Facet Joint Syndrome
The facet joints are the connections between the bones of the spine. The nerve roots pass through these joints to go from the spinal cord to the arms, legs and other parts of the body.
These joints also allow the spine to bend and twist, and they keep the back from slipping too far forward or twisting without limits. Like the knee joint, they have cartilage to allow smooth movement where two bones meet. The joints are lined with the synovium and have lubricating joint fluid.
When these joints get swollen because of injury or arthritis, it causes pain. If the affected joint is in the neck, it may cause headaches and difficulty moving the head. If it is in the back, it may cause pain in the lower back, buttocks or thighs.
People with this condition usually complain that they have to turn their whole body to look to the left or right. The pain and stiffness associated with this condition can make it difficult to stand up straight or get out of a chair. The person may walk hunched over. The specific symptoms depend on where the affected joint is located and what nerve roots it affects.
If the facet joint becomes too swollen and enlarged, it may block the openings through which the nerve roots pass, causing a pinched nerve.
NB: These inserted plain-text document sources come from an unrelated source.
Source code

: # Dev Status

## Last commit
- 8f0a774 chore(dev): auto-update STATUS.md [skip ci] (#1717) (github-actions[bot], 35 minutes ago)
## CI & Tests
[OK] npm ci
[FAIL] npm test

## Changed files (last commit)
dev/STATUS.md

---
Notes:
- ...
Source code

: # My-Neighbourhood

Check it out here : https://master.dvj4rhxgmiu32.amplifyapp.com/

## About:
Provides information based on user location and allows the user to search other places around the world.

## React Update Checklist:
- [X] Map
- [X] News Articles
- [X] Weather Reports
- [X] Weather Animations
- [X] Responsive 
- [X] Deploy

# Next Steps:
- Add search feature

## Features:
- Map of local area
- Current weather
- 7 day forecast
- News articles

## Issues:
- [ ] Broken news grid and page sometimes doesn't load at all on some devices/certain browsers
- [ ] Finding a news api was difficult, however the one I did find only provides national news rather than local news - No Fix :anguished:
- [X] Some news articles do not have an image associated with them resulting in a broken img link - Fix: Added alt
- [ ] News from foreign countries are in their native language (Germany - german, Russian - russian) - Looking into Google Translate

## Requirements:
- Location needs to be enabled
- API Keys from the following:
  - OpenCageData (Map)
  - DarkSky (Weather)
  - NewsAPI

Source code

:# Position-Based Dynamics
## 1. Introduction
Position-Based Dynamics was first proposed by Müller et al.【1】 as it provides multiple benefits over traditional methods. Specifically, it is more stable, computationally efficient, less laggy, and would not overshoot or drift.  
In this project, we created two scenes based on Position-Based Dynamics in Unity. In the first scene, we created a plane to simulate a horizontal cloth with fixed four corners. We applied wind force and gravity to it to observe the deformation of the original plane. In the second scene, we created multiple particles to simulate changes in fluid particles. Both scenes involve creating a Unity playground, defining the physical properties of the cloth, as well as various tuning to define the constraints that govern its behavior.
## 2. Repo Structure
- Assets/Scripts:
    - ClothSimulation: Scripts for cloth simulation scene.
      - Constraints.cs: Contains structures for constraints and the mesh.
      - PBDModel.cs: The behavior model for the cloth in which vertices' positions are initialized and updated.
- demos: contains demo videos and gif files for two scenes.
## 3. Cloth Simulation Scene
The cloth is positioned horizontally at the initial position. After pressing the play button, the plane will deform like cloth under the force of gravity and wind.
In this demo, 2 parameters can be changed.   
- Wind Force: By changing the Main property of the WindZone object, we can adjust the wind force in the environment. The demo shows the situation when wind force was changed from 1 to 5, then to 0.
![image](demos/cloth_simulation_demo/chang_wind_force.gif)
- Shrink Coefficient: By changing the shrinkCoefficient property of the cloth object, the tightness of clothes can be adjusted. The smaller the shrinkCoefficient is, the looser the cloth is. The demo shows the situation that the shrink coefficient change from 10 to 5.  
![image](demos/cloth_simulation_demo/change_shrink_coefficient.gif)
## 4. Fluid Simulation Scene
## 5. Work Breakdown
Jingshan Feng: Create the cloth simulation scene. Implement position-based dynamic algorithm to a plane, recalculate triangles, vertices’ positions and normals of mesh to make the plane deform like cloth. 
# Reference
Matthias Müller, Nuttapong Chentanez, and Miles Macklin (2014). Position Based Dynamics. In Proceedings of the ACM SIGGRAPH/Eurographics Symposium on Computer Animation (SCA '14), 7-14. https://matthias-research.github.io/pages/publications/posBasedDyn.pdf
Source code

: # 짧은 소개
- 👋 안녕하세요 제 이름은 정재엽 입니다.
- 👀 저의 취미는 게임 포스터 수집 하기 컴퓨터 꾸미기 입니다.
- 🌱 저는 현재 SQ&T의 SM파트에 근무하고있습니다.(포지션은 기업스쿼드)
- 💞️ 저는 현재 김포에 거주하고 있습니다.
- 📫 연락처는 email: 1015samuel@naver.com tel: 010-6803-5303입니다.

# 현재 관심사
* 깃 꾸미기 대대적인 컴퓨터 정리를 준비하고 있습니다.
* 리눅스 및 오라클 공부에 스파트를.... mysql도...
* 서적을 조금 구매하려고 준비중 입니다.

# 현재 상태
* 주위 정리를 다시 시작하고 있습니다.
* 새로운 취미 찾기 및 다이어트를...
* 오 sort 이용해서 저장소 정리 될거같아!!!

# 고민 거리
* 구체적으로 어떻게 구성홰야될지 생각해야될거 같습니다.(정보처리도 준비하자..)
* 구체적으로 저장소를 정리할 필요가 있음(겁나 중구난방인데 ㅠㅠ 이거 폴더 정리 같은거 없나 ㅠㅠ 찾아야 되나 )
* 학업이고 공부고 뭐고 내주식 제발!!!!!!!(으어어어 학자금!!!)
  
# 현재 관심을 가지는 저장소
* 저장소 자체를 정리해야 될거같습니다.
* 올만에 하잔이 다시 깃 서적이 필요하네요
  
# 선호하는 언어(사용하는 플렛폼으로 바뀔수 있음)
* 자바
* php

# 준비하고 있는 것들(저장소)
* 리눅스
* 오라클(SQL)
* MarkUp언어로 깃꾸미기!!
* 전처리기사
This condition is called facet hypertrophy.
A diagnosis of facet joint syndrome is confirmed by injecting an anesthetic and an anti-inflammatory in the joint. If there is immediate relief of pain after the injection, the condition is facet joint syndrome.
Injection of steroids into the facet joints can help relieve pain for a long period of time. Other conservative approaches include anti-inflammatory drugs, and physical therapy.
For long-term relief and in more severe cases, a rhizotomy (burning the anterior or posterior spinal nerve roots) may be done. Surgical interventions could be effective in relieving pain if conservative care fails.